Provided data -

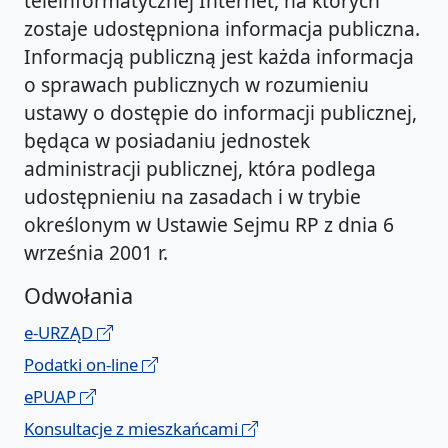
teleinformatycznej Internet, na których
zostaje udostępniona informacja publiczna.
Informacją publiczną jest każda informacja
o sprawach publicznych w rozumieniu
ustawy o dostępie do informacji publicznej,
będąca w posiadaniu jednostek
administracji publicznej, która podlega
udostępnieniu na zasadach i w trybie
określonym w Ustawie Sejmu RP z dnia 6
września 2001 r.
Odwołania
e-URZĄD
Podatki on-line
ePUAP
Konsultacje z mieszkańcami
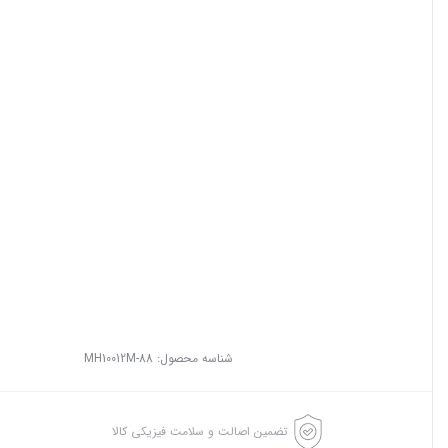
شناسه محصول:
MH10012M-88
تضمین اصالت و سلامت فیزیکی کالا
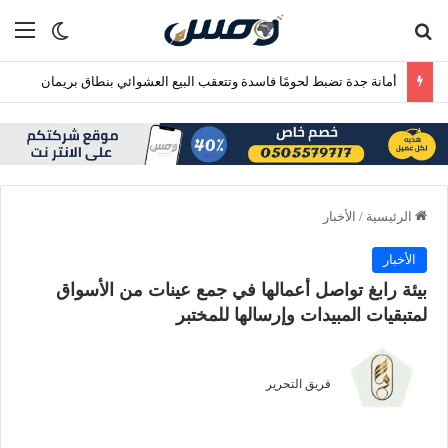
بحث عن
الق
الوضع ا
أمانة جدة تضبط لحومًا فاسدة وتتعقب البيع العشوائي بنطاق بريمان
الرئيسية
/
الأخبار
الأخبار
‏بيئة رابغ تواصل أعمالها في جمع عينات من الأسواق
لمتبقيات المبيدات وإرسالها للمختبر
فريق التحرير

Your task - Although the records include pictures, output only their text, exactly and completely.

Exercise solution -
teleinformatycznej Internet, na których
zostaje udostępniona informacja publiczna.
Informacją publiczną jest każda informacja
o sprawach publicznych w rozumieniu
ustawy o dostępie do informacji publicznej,
będąca w posiadaniu jednostek
administracji publicznej, która podlega
udostępnieniu na zasadach i w trybie
określonym w Ustawie Sejmu RP z dnia 6
września 2001 r.
Odwołania
e-URZĄD
Podatki on-line
ePUAP
Konsultacje z mieszkańcami
شناسه محصول:
MH10012M-88
تضمین اصالت و سلامت فیزیکی کالا
بحث عن
الق
الوضع ا
أمانة جدة تضبط لحومًا فاسدة وتتعقب البيع العشوائي بنطاق بريمان
الرئيسية
/
الأخبار
الأخبار
‏بيئة رابغ تواصل أعمالها في جمع عينات من الأسواق
لمتبقيات المبيدات وإرسالها للمختبر
فريق التحرير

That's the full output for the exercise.